Oil on canvas. 18 x 15 inches (46 x 38 cm)

© The estate of Francis Picabia. Courtesy Michael Werner Gallery

   For all the femmes in Femmes, the most telling archetype is that of the mother. (Quelle surprise.) Picabia had a complicated trajectory with women in his life — his second wife was the nanny to a son he shared with his longtime mistress from the period of his first marriage. Yet beyond the busty blondes and beautiful monsters — the stenciled feminine forms superimposed onto one another in an orgy of the artist’s own imagination — the subject of mother remains inscrutable. Three such paintings left their mark during my visit, starting with “Maternité bleue” (1936-1938), a Medieval-ish Madonna and child, complete with crackled paint, to insinuate a much earlier epoch. The painting’s predominant blue of course connotes the purity of the Virgin Mary, as the male child, cherubic and clutching, gazes off into the distance. But the painting is harsh, even gauche, intentionally so; mother and child are ecclesiastic imposters donning cheap red lipstick to match the painting’s decidedly tacky frame. Then there is “Mère et enfant” (1937), which wastes no time in its unsettling depiction of a dead-eyed woman grasping the hand of her young son like a Byzantine zombie, standing before an archway that acts as a black portal beckoning them both. The painting is so intensely weathered that it suggests mother and son are trapped together for all time.

Singing quietly on the wall behind the gallery’s reception desk was a single painting titled “Dimanche” (1951).

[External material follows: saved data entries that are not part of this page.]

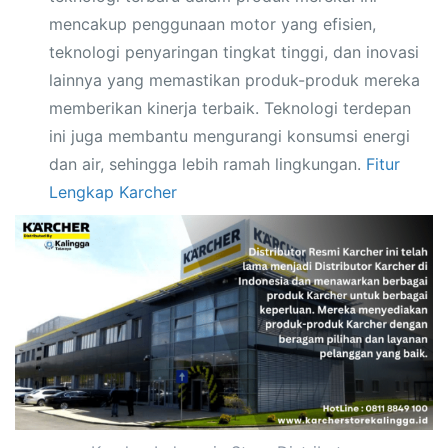
mencakup penggunaan motor yang efisien,
teknologi penyaringan tingkat tinggi, dan inovasi
lainnya yang memastikan produk-produk mereka
memberikan kinerja terbaik. Teknologi terdepan
ini juga membantu mengurangi konsumsi energi
dan air, sehingga lebih ramah lingkungan.
Fitur
Lengkap Karcher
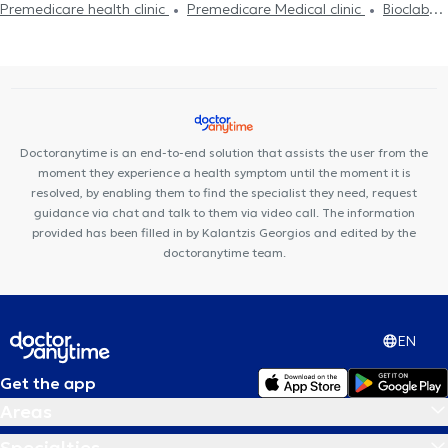
Premedicare health clinic
Premedicare Medical clinic
Bioclab
Medical Center
Center NT-CardioMetabolics
Ιάζω
Doctoranytime is an end-to-end solution that assists the user from the
moment they experience a health symptom until the moment it is
resolved, by enabling them to find the specialist they need, request
guidance via chat and talk to them via video call. The information
provided has been filled in by Kalantzis Georgios and edited by the
doctoranytime team.
EN
Get the app
Areas
Specialties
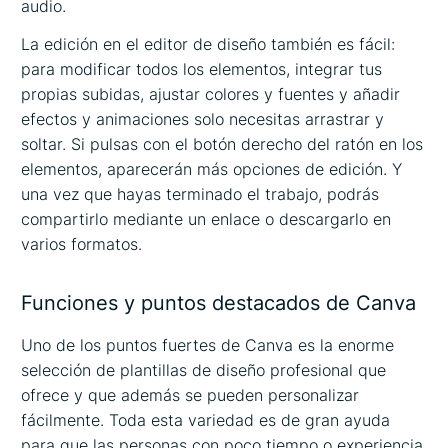
audio.
La edición en el editor de diseño también es fácil:
para modificar todos los elementos, integrar tus
propias subidas, ajustar colores y fuentes y añadir
efectos y animaciones solo necesitas arrastrar y
soltar. Si pulsas con el botón derecho del ratón en los
elementos, aparecerán más opciones de edición. Y
una vez que hayas terminado el trabajo, podrás
compartirlo mediante un enlace o descargarlo en
varios formatos.
Funciones y puntos destacados de Canva
Uno de los puntos fuertes de Canva es la enorme
selección de plantillas de diseño profesional que
ofrece y que además se pueden personalizar
fácilmente. Toda esta variedad es de gran ayuda
para que las personas con poco tiempo o experiencia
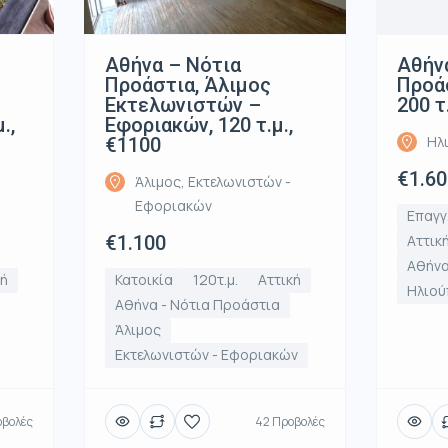
Αθήνα – Νότια
Αθήν
Προάστια, Άλιμος
Προάσ
Εκτελωνιστών –
200 τ
.,
Εφοριακών, 120 τ.μ.,
Ηλ
€1100
€1.60
Άλιμος, Εκτελωνιστών -
Εφοριακών
Επαγγ
€1.100
Αττικ
Αθήνα
κή
Κατοικία
120τ.μ.
Αττική
Ηλιού
Αθήνα - Νότια Προάστια
Άλιμος
Εκτελωνιστών - Εφοριακών
οβολές
42 Προβολές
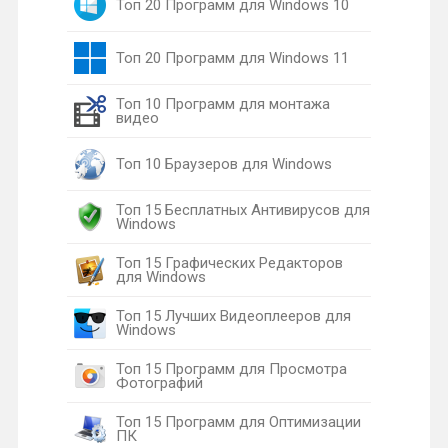
Топ 20 Программ для Windows 10
Топ 20 Программ для Windows 11
Топ 10 Программ для монтажа
видео
Топ 10 Браузеров для Windows
Топ 15 Бесплатных Антивирусов для
Windows
Топ 15 Графических Редакторов
для Windows
Топ 15 Лучших Видеоплееров для
Windows
Топ 15 Программ для Просмотра
Фотографий
Топ 15 Программ для Оптимизации
ПК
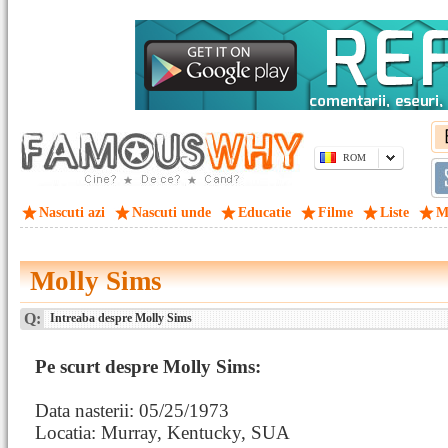
ROM
Nascuti azi
Nascuti unde
Educatie
Filme
Liste
M
Molly Sims
Q:
Intreaba despre Molly Sims
Pe scurt despre Molly Sims:
Data nasterii: 05/25/1973
Locatia: Murray, Kentucky, SUA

It is the most recent painting in Femmes, and therefore one of Picabia’s final paintings, that of a saintly figure. She is faceless, wrapped in an aureole of blue and white, set against a dark background. Composed of five plain concentric layers, this sole painting seems to hold all the answers. “Dimanche,” or Sunday, is a tribute to the universal mother — an embodiment of wholeness and love that Picabia fought and resisted at every turn. The one thing he could not reinvent, despite his innumerable attempts. A beautiful monster in search of his missing heart: “What I like is to invent, to imagine, to make myself at every moment a new man, and then, to forget him, forget everything.”